The accuracy of our method is validated by predicting the capacities of two battery models (B1 and B2), which are discharged under dynamic operating conditions but charged using different methods. Additionally, we evaluate the method’s generalization ability using a third battery model (B3), which is discharged under simpler conditions. The experimental results confirm the method’s capacity to predict battery capacity accurately across various training, validation, and test set ratios, as well as under different charging and discharging conditions, demonstrating both high accuracy and robustness. Specifically, the mean absolute error (MAE) and root mean square error (RMSE) of the predicted capacities for the different batteries across various dataset ratios are consistently below 1%. Furthermore, our method achieves the smallest MAE and RMSE values when compared to other methods (e.g., CPO-Bi-LSTM, PSO-Bi-LSTM, Bi-LSTM, and LSTM), and the ICPO algorithm used in our approach demonstrates the shortest model training time compared to the original CPO algorithm and the PSO algorithm, resulting in the most accurate and efficient capacity prediction. In all model comparison experiments, the maximum MAEs and RMSEs of the predicted capacities using this method remain consistently below 0.6%.

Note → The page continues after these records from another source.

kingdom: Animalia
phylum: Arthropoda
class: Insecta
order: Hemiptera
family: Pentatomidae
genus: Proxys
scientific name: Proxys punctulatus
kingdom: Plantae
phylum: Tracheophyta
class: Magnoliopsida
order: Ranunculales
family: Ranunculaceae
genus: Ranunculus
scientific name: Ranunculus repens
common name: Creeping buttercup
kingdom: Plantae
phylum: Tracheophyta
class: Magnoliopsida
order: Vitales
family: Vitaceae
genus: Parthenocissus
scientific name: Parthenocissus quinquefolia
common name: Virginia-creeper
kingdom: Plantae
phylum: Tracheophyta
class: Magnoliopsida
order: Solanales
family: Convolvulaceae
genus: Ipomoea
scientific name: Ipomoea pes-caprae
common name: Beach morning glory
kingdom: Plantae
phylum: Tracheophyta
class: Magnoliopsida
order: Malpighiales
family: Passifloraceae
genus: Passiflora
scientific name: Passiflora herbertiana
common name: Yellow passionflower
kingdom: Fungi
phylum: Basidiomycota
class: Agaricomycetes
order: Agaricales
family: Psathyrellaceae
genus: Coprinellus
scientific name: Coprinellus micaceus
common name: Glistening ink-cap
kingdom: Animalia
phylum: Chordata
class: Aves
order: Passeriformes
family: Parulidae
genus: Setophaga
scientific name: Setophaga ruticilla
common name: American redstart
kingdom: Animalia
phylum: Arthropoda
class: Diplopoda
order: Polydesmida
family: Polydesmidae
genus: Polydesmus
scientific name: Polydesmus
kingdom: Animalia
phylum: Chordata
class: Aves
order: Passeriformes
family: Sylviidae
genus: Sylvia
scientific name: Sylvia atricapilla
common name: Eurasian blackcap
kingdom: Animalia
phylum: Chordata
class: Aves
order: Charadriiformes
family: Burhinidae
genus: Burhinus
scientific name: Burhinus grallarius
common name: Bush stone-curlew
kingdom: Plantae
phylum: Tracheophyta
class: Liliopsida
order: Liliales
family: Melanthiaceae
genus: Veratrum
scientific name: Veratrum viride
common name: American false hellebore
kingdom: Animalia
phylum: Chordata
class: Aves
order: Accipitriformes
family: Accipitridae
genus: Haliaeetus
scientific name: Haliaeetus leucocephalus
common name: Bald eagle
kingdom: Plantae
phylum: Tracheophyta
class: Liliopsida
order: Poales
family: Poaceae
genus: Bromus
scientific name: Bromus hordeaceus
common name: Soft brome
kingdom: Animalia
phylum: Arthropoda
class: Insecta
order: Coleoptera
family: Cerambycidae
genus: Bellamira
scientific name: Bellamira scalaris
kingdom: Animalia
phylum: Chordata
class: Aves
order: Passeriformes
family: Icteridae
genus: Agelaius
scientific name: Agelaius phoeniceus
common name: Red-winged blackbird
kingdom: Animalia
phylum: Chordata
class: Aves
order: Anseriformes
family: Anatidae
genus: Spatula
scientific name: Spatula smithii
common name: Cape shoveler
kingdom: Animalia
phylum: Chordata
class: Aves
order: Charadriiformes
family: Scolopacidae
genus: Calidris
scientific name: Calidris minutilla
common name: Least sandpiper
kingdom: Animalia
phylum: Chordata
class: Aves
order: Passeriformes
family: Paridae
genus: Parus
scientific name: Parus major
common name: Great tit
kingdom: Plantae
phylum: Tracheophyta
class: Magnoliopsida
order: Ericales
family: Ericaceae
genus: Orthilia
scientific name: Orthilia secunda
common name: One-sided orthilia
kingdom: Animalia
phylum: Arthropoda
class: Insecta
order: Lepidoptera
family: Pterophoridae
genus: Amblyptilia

Future work will include extensive experiments using various marine battery models under diverse dynamic operating conditions to further validate the effectiveness of our proposed method. We will progress from controlled laboratory environments to real-world marine applications, assessing the method in increasingly complex and dynamic conditions. One major challenge is the variability in battery charging and discharging conditions, which could impact data integrity. To address this, we plan to enhance both data acquisition techniques and the robustness of the model. Furthermore, we will investigate the effect of ambient temperature on battery performance, particularly during the charging process. Additionally, we aim to integrate the proposed method into an online prediction system for continuous monitoring, with a focus on ensuring scalability and real-time performance.